The Lebanese pound on Thursday hit a new record low of 50,000 pounds per US dollar, marking a loss in value of more than 95% since the country's financial system imploded in 2019.
The pound was pegged to the dollar at a rate of 1,507 in 1993, a peg that held until 2019, when decades of profligate spending, mismanagement and corruption triggered a financial crisis.
The largest bill in circulation, the 100,000 pound note formerly worth $67, is now worth just $2.

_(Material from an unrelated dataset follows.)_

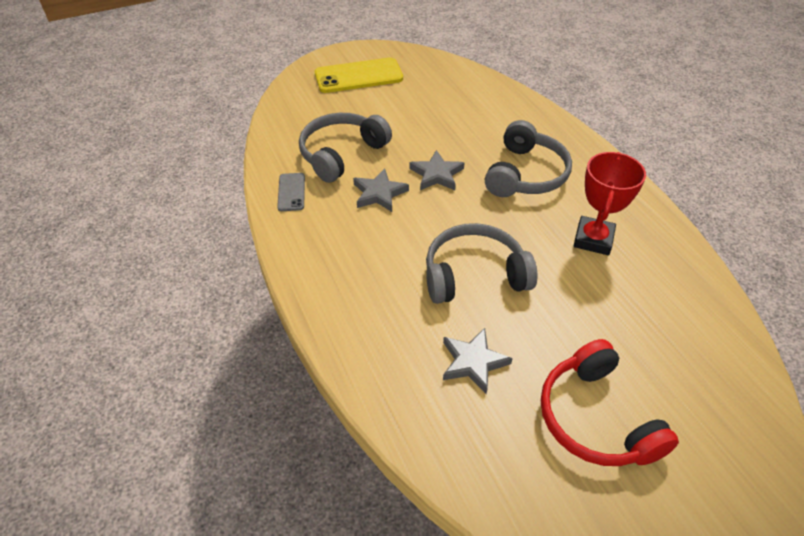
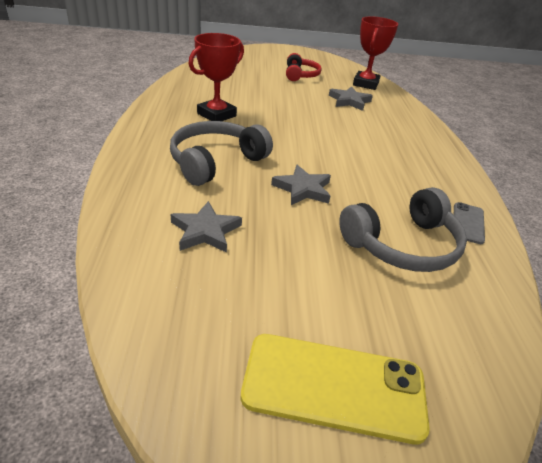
camera: 160 degrees left, 10 degrees down
grey star [353,168,409,212] -> grey star moved to [171,201,242,253]
grey headphones [426,223,538,304] -> none
red headphones [541,339,679,466] -> red headphones [286,53,322,81], size x0.65
none -> red trophy [353,16,398,90]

The Lebanese pound's plunge comes days after a European judicial delegation from France, Germany, and Luxembourg landed in Beirut to interrogate embattled Central Bank Governor Riad Salameh and a dozen affiliates in a European money laundering investigation of some $330 million. They so far have questioned banking officials and former central bank officials. Switzerland and Liechtenstein have also opened probes against Salameh for money laundering allegations.
Lebanon's deeply-divided parliament is meanwhile in flux. It has continuously failed to agree on a new head of state since President Michel Aoun's six-year term ended on Oct. 30. All but 18 of the Parliament's 128 legislators showed up Thursday, with most — 71 lawmakers — voting either for parliamentarian Michel Moawad, an outspoken critic of Iran-backed Hezbollah, or casting blank ballots.
The worsening political paralysis has left the country without a president and only a caretaker government, stalling a host of economic reforms aimed at stopping wasteful spending and combating rampant corruption.